After I wrote recently about the awful markup used to identify index entries when you save a Word 2003 file as XML, Jon Udell wrote to me to relay MS Office Program Manager Brian Jones' query about whether I felt similarly about other markup in the XML version of a Word document. I haven't had the time to do a comprehensive review of the XML, and I've written before about a pleasant surprise I found in it (and I was annoyed at the fuss over Microsoft paying Rick Jelliffe to add some perspective to the ODF/OOXML Wikipedia entries—it's Rick Jelliffe, for chrissake) but a bit more investigation let me generalize from my earlier negative comments, and after writing it out to Jon I thought I'd expand on it a bit and post it.
The project I'm writing doesn't need the hyperlinks or table of contents markers in the Word XML, but from what I've seen of them, it looks like the XML representation of most of the Insert Field features seem to be that XML-ized version of the RTF: <w:fldChar w:fldCharType="begin"/>, then a w:instrText element with some cryptic string such as ' TOC \o "1-2" \n \p " " \h \z ' for a table of contents marker, 'HYPERLINK \l "_Toc135558539"' for a hyperlink, ' XE "' for an index entry, and <w:fldChar w:fldCharType="end"/> to finish it.
To test this theory, I created a sample document with about a dozen things added with different Insert Field selections and exported the result as an XML document. The XML version of most of the field constructs begin and end with w:r elements containing w:fldChar elements with w:fldCharType attribute values of "begin" and "end". Some store their information in a w:r child of a w:fldSimple element instead. The w:fldSimple element's w:instr attribute seems to be the equivalent of the w:instrText cousins of the w:fldChar "begin" and "end" elements, with cryptic strings of uppercase keywords, punctuation, and quotation marks like the TOC one shown above to say something about their purpose. (To be fair, the "Hyperlink" field had an actual w:hlink element to represent it.)
Indicating where the constructs begin and end with two separate, generic empty elements that have a fldCharType attribute value of "begin" and "end" is much more difficult to work with than a matched pair of start- and end-tags. XML isn't simply the representation of data with tags enclosed in angle brackets in such a way that Xerces doesn't complain about it; much of the point of XML is to clearly indicate where things (and sub-things) begin and end using a matching pair of start- and end-tags. I suppose that an XML representation of a Word file must address the possibility of overlap—what if the document has bold text, then bold italic, then just italic?—but if the OpenOffice coders can parse the original Word file and turn it into good markup, we know it can be done.

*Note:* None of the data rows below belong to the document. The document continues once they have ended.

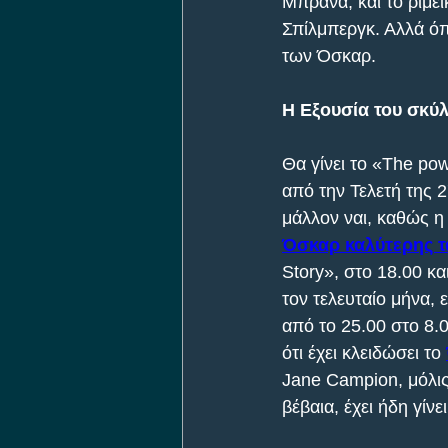
Μπράνα, και το ριμέι
Σπίλμπεργκ. Αλλά όπ
των Όσκαρ.
Η Εξουσία του σκύ
Θα γίνει το «The po
από την Τελετή της 
μάλλον ναι, καθώς η 
Όσκαρ καλύτερης τ
Story», στο 18.00 κα
τον τελευταίο μήνα, 
από το 25.00 στο 8.0
ότι έχει κλειδώσει το 
Jane Campion, μόλις 
βέβαια, έχει ήδη γί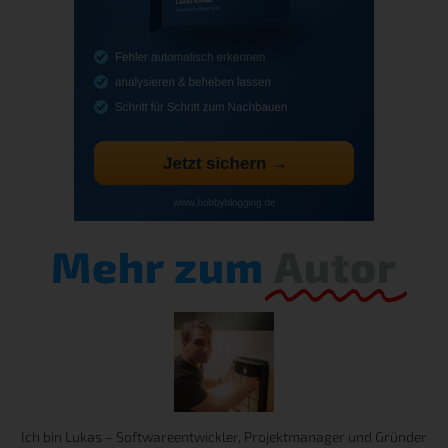
Mehr zum
Autor
Ich bin Lukas – Softwareentwickler, Projektmanager und Gründer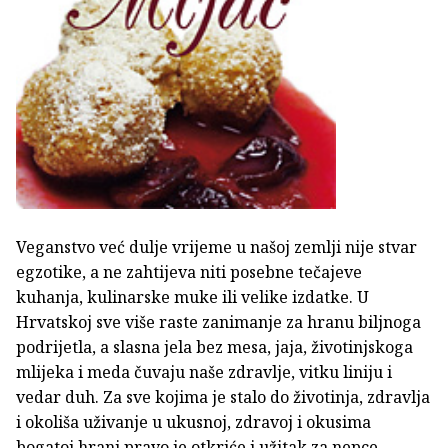
Veganstvo već dulje vrijeme u našoj zemlji nije stvar
egzotike, a ne zahtijeva niti posebne tečajeve
kuhanja, kulinarske muke ili velike izdatke. U
Hrvatskoj sve više raste zanimanje za hranu biljnoga
podrijetla, a slasna jela bez mesa, jaja, životinjskoga
mlijeka i meda čuvaju naše zdravlje, vitku liniju i
vedar duh. Za sve kojima je stalo do životinja, zdravlja
i okoliša uživanje u ukusnoj, zdravoj i okusima
bogatoj hrani pravo je otkriće i užitak za nepce.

A new annoyance revealed by my further research is the fact that those w:instrText elements store their cryptic strings of information such as ' TOC \o "1-2" \n \p " " \h \z ' as PCDATA. Using XSLT, it's usually easy to check whether an element has no content (regardless of the number of descendant elements it has) by checking whether normalize-space(value-of(.)) = "", and when processing XML versions of Word there are often empty paragraphs and maybe even empty sections that you want to throw out, but these w:instrText elements prevent this from working. I know that storing content in PCDATA and metadata in attributes is only a convention, but it's a convention of document-oriented XML going back to SGML days, and an XML version of a Word file is certainly document-oriented XML. (More on this in the comments to my earlier entry on the topic.)
The kinds of things that a Word user picks "Insert Field" to add are often very important to what makes a Word or XML document richer than plain ASCII text with no markup, and it's a shame that whoever designed the MS XML to represent these didn't do a little more modeling of the data necessary to represent each field type and instead just mapped the RTF (or whatever internal structures that I'm sure the RTF reflects) to pointy brackets and strings full of internal codes. I'm sure it made their design work go more quickly, but the result is something that offers few good arguments for advocacy as a standard.
Jones' blog has been talking up an open source API for processing the Office XML, and while it's good that such a tool exists and is open source, it doesn't address the issues I describe above. The "don't worry about the data complexity, we have a tool that takes care of it" argument often presented in such cases leads to a software dependency, and the reason we use open data standards is to avoid dependency on specific tools. (A dirty little secret of the SGML world was that while we all preached the gospel of an open ISO data standard as a way to avoid dependency on specific software tools, most serious production work relied on Omnimark, a company that at the time was run by a man who would rather tell developers what they needed than listen to what they needed. One former employer of mine converted their SGML system to use XML purely to eliminate their dependency on Omnimark.) A dependency of a data format on a specific tool takes away from arguments toward making that data format a standard.
The things that a Word doc file or an XML version of that doc file must represent can be complex, and I'm sure that further investigation of the XML, if I had the time, would reveal further pleasant surprises and further annoyances. So far the score, on balance, is pretty low.